И вдруг выяснилось, что он понимает все, о чем она говорит. Откуда-то из глубин памяти, сквозь серые залежи пыли последних лет вдруг потек чистый ручеек. Они разговаривали о музыке, о кино, о том, что такое нанотехнологии и как возник Интернет, а еще о том, почему бывают приливы и отливы, почему происходит смена времен года, когда изобретут вакцину от рака и про интеллект животных. О последнем – с наибольшим интересом: Элка любила животных и считала, что Дарвин со своей теорией об эволюции не то чтобы ошибся – «облажался».
– Ты посмотри на коня! Посмотри-посмотри, внимательно в глаза. Видишь, что он все-все понимает?
– Вижу! – с восторгом отвечал Димка.
Он готов был расцеловать этого коня с интеллектом, потому что если б не он, то они бы не встретились с Элкой этим разноцветным утром.

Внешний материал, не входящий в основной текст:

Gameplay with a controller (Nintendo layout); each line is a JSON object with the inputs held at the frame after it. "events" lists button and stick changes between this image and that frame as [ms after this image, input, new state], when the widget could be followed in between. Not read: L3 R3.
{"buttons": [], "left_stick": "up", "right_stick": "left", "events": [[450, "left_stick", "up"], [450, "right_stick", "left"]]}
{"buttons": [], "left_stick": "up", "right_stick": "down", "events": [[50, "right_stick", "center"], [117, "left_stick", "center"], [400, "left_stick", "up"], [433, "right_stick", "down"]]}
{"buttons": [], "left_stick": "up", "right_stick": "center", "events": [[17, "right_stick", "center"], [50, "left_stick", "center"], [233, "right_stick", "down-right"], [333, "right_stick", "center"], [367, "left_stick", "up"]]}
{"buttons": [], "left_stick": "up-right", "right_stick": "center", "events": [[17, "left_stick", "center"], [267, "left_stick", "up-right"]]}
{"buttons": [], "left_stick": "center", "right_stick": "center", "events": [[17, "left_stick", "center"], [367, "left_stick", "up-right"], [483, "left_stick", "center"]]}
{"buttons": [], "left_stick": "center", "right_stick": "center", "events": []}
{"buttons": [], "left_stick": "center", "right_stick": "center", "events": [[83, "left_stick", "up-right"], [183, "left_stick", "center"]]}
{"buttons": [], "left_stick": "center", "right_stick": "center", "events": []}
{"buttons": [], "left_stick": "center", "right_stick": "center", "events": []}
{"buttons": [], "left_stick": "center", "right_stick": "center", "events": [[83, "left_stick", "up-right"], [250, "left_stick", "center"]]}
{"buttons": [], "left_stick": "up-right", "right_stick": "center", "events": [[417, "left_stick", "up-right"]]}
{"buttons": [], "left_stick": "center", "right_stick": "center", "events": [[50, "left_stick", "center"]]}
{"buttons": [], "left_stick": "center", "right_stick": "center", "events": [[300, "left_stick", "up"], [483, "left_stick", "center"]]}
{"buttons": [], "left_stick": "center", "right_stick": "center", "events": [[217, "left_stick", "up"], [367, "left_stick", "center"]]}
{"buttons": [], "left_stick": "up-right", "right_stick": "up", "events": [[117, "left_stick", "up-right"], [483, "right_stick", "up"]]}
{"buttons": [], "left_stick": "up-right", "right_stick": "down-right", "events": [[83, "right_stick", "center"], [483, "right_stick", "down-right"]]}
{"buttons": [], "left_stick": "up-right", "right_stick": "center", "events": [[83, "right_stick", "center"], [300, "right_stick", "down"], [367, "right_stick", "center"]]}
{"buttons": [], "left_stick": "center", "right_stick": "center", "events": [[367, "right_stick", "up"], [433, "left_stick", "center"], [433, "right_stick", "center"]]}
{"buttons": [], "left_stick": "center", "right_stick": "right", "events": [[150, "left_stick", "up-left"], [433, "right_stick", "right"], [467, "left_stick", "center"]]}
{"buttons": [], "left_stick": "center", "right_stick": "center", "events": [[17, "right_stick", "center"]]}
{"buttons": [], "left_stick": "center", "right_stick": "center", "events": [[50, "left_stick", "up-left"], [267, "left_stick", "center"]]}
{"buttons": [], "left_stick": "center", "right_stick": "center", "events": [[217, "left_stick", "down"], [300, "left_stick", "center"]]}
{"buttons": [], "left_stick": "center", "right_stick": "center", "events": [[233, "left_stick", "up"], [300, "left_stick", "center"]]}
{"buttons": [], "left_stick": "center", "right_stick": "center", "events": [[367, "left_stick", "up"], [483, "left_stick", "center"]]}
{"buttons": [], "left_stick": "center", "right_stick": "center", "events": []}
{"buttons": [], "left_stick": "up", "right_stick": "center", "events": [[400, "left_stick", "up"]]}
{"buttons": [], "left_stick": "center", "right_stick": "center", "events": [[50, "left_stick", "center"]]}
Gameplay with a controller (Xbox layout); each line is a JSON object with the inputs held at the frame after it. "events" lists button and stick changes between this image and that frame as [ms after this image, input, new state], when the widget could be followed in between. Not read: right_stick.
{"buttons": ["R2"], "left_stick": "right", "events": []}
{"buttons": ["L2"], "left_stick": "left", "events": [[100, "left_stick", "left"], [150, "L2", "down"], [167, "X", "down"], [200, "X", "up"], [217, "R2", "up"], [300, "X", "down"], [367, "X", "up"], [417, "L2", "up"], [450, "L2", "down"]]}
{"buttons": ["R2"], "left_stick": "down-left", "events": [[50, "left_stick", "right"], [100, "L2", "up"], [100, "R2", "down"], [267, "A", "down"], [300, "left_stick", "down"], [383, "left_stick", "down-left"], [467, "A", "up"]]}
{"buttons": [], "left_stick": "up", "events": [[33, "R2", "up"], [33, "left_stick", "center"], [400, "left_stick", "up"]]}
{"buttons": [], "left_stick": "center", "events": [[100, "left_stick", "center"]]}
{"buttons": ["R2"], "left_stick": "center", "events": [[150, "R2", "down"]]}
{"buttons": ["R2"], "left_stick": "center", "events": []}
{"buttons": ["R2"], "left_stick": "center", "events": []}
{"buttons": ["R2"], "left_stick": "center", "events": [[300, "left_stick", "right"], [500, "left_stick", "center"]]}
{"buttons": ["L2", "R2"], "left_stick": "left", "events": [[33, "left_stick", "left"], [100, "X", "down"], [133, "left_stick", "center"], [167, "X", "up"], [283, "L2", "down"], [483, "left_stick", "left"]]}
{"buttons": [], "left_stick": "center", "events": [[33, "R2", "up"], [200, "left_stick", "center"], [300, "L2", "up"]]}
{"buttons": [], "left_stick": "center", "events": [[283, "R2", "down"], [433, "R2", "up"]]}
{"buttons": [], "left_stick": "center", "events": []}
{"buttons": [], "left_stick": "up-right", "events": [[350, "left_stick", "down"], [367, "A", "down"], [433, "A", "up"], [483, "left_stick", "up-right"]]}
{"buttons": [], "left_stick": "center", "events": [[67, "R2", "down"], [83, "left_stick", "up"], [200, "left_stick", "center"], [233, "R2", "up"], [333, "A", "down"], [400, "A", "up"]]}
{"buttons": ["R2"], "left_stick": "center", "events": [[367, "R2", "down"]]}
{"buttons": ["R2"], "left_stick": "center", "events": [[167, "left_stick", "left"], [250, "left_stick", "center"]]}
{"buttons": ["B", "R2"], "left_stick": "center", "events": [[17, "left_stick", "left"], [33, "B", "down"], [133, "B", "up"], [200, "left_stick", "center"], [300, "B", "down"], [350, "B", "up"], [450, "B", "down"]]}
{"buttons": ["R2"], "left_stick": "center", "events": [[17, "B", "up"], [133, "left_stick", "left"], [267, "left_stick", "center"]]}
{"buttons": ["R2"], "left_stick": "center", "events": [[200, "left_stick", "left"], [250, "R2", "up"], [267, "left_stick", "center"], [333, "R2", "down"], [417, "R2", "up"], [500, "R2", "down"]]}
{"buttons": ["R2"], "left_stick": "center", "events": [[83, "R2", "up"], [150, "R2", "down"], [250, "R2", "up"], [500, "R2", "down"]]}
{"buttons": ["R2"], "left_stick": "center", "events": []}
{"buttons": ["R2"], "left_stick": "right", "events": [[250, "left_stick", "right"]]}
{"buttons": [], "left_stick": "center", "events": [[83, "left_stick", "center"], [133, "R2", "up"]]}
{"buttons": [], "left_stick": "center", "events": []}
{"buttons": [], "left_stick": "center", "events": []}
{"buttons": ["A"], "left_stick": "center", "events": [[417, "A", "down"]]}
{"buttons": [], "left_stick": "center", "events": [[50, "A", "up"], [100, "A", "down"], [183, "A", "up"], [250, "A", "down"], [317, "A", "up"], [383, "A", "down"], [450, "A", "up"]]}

Из этого парка Димка вышел другим. Не больным. Говорят, так бывает. В экстремальных ситуациях. Например, если наркоман вдруг попадет в тюрьму. Или влюбится.
Глава 4
Наконец-то Лада смогла вздохнуть спокойно. Димка был занят собой, работой и своей Белкой, в которую влюбился по самые жабры. Он стал общительным и разговорчивым. Раньше Лада вытягивала из него клещами каждое слово, а сейчас он сам вызывал ее «попить чайку», а на самом деле – пообщаться на волновавшую его тему.
– Ма, она знаешь какая?! Она не такая, как все… И вообще, мам, меня ведь от всего дерьма отвернуло в один момент. Я читал об этом, но ни от кого не слышал реальных историй на этот счет!
Он наглаживал черные брюки, белую в тонкую голубую полоску рубашку, и даже носки, отправляясь с Белкой в кино. Он поменял сим-карту в своем мобильнике и тем самым отсек все прежние связи. Если к нему по старой памяти подкатывали друзья с подружками, он рявкал прямо из-за запертой двери, и пришельцы отваливали.
Лада давно такого не видела и не слышала. Она была счастлива и, когда Димка сказал ей, что уходит из дома, потому что они с Белкой решили снять квартиру, не огорчилась.
Сначала ей было непривычно не слышать по вечерам из Димкиной комнаты рева двигателей – Димка из моря компьютерных игр выбирал автогонки. Лада всплакнула, увидев в пустом шкафу одинокую вешалку с рубашкой в сине-зеленую клетку. Димка не любил ее и, уходя с Белкой, бросил в одиночестве в шкафу.
Оставшись одна, Лада взялась воспитывать кошку Лапку, но безуспешно. Кошке было уже три года, и характер, которым она пошла в маму, было не переделать. Лапка хватала всех за ноги. Это она так охотилась: подстерегала за углом жертву и нападала. И грызла нещадно! Не кошка – зверь дикий! Вот с этой дикой привычкой кидаться на ноги Лада и пыталась бороться.
А еще она полюбила вкусные кафешки. Стоило ей приземлиться за столиком, как ее отпускало, будто напряжение последних лет таяло, словно мороженое в горячем кофе, и вытекало из души тонким ручейком. Она ловила себя на мысли, что мышцы, которые раньше были постоянно в тонусе, как у спортсменки на старте, научились расслабляться. Она заметила, что в такие моменты не думает ни о чем. Раньше она ходила в группу любителей йоги, где ее безуспешно пытались научить расслабляться, чтобы в состоянии невесомости медитировать. У нее ничего не получалось. Как говорится, что бы ни делала, все едино получается космический корабль!
А сейчас она запросто останавливала бег мыслей, выгоняла самую последнюю, махала ей вслед, посылала воздушный поцелуй и была готова к медитации. Ну, медитации ей были не очень-то нужны, а вот то, что наконец можно было отдохнуть от терзавших ее сомнений и переживаний, ее очень радовало.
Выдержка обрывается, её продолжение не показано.